Au moment où, en adoubant Orelsan, les Victoires de la musique semblent avoir cessé de nier les évidentes mutations des canons de la variété française, L’Impératrice convoque un autre héritage musical, bien français également, allant de la chanson au jazz-funk, en passant par le disco. Un spectre dans lequel se fond parfaitement le groupe depuis toujours et dont Charles exalte les références : “Bien sûr, on a ce côté disco ou jazz-funk, c’est une filiation directe. Mais il y a aussi le côté chanson française d’un groupe comme Cortex qu’on adore. Genre Troupeau bleu, tu sais pas trop ce qu’il raconte, mais c’est beau. Ou une chanson comme Les Oiseaux morts ; ça sonne un peu comme du Nino Ferrer, mais ça reste très groove. Continuer d’écouter ces musiques nous permet d’être à l’aise avec ce format et de le perpétuer.”
Un imaginaire rétrofuturiste fort
Ces musiques ont toutes en commun le fait de s’inscrire dans un imaginaire rétrofuturiste fort, à l’image de la pochette de l’EP Odyssée, qui mettait en scène un bus de voyageurs fringués façon fifties en partance pour les confins de l’univers.
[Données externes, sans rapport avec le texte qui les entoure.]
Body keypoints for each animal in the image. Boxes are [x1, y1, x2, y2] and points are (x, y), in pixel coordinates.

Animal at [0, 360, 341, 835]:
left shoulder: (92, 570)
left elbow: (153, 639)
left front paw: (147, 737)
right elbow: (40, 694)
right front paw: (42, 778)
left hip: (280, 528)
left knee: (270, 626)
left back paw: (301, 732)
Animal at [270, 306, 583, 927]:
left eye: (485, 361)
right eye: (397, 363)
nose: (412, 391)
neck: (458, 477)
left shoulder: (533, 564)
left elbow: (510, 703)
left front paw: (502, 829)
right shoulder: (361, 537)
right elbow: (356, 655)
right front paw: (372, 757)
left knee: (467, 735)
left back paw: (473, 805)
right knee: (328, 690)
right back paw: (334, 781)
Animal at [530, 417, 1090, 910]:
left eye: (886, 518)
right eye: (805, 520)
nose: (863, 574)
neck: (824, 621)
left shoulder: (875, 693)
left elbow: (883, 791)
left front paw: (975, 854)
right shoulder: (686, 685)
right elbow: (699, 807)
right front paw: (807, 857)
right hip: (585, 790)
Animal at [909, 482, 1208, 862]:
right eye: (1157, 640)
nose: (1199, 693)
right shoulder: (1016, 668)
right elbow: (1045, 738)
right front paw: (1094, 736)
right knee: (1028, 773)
Mais, signe des temps qui changent, les utopies spatiales ici sont décharnées et l’espace vu comme un vide froid et infini, ainsi de la sublime Balade fantôme, inspirée d’une théorie complotiste qui raconte l’histoire de cosmonautes disparus, restés prisonniers quelque part dans le vide interstellaire :
“On est en rupture avec ce fantasme de l’espace, même si depuis le début on parle d’envies d’ailleurs et de science-fiction, convient Charles. Dans Apollo 21, de Florent Marchet, il est question d’une espèce d’exode de l’humanité dans l’espace et ça donne pas du tout envie d’y aller.”
Flore acquiesce, mais reste mitigée : “Il y a quand-même quelque chose de beau dans cette vision désabusée de l’espace et du futur, un peu comme dans les bouquins de Barjavel. C’est triste et poétique à la fois.” Bref. Autant de bonnes raisons de sortir un album.